The house was completed in 1924 when King was sixty-six. Truby and Mary moved in before the builders had completed their work, having lost yet another servant at Tinakori Road. This time the reason for departure was quoted by Mary as insanity.6 It is not recorded who fell victim, but presumably it was the servant. Bella, in the meantime, had been in hospital for several months. She arrived at Melrose in time to make and hang curtains.
Wellington's reputation for extremes of weather is thoroughly deserved, and Melrose on a bad day would have been the last place a sane person would want to be. Not King, who staunchly insisted that 'there was always one side of the building that was totally sheltered'7 Many people wryly recall visitors arriving with umbrellas that had been blown inside-out. On a good day the Melrose property would have been spectacular, with panoramic views in air clear enough to see forever. The rest of the time only King's insouciance would mitigate against the elements. When hosting the New Zealand Institute of Architects in 1925, he praised Gray Young 'for securing page 181 the maximum amount of fresh air and sunshine without inconvenience from the various winds'.8 Whether he had to shout this into a howling gale was not recorded.

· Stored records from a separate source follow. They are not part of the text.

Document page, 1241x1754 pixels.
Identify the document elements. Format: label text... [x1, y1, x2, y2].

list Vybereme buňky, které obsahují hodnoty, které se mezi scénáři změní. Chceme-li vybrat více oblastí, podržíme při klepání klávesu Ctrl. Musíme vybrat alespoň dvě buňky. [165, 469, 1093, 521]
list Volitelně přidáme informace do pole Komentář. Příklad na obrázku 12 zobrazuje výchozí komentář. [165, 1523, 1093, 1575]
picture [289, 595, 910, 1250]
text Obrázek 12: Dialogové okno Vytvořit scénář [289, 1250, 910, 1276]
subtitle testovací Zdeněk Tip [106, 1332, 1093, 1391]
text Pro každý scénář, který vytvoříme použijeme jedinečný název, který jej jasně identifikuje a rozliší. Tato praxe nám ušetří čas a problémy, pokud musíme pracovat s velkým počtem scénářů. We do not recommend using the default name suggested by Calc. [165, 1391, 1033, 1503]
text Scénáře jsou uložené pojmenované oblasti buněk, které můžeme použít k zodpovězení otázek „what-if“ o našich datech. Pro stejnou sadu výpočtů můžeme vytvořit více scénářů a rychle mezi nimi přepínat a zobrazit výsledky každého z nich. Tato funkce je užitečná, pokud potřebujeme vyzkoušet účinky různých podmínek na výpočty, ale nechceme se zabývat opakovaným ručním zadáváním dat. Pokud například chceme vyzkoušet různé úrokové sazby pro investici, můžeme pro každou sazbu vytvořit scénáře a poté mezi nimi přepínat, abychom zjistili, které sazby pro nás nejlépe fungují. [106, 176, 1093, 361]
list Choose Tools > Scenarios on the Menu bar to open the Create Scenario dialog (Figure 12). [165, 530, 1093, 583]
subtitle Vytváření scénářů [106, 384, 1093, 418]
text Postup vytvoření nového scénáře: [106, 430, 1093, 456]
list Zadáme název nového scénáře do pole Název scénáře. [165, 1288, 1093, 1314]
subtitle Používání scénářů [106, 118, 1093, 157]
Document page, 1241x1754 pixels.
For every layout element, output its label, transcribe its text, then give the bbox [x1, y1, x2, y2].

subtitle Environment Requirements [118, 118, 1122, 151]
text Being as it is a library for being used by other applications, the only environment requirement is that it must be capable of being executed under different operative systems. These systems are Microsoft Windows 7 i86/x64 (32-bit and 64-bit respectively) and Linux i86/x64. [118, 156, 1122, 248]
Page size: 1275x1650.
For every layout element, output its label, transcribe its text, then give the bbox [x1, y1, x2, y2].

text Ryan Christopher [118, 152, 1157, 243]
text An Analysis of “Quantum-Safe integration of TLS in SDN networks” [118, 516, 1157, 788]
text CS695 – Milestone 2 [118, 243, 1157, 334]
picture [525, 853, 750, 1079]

With the house complete, there remained a nagging problem, but for Truby King not an insoluble one: an unsightly neighbouring property. Where lesser people might have positioned a tree to obscure the perceived eyesore, he purchased the house, rectified the elements he found objectionable, had it painted, split it into three flats and let them out. It is questionable whether the rentals received justified the outlay in expense, but Truby was satisfied.
Two years later Isabella King died of a cerebral haemorrhage. She had been unwell for the past five years or more. Truby buried her in Porirua Cemetery alongside an old friend. He immersed himself in work, but it was apparent that he was severely diminished by Bella's death. Mary reported: 'He showed little sign of outward sorrow, but he was a broken man. Only those who knew him well realised what he was suffering.'9
1 Anene Cusins-Lewer, The Karitane Hospital in Wellington: Swaddled Babies and Muffled Walls', Victoria University of Wellington School of Architecture, p. 4.
2 Ibid., p. 4.
3 Chris Cochran, 'Truby King House', Conservation Report, Wellington, 1992, p. 8.
4 Ibid., p. 14.
5 Boffa Miskell, Truby King Park Conservation and Management Plan, Wellington, 1992, p. 8.
6 King, Truby King — The Man, p. 300.
7 Ibid., p. 310.
8 Cusins-Lewer, 'The Karitane Hospital in Wellington: Swaddled babies and Muffled Walls', p. 1.
9 King, Truby King — The Man, p. 306.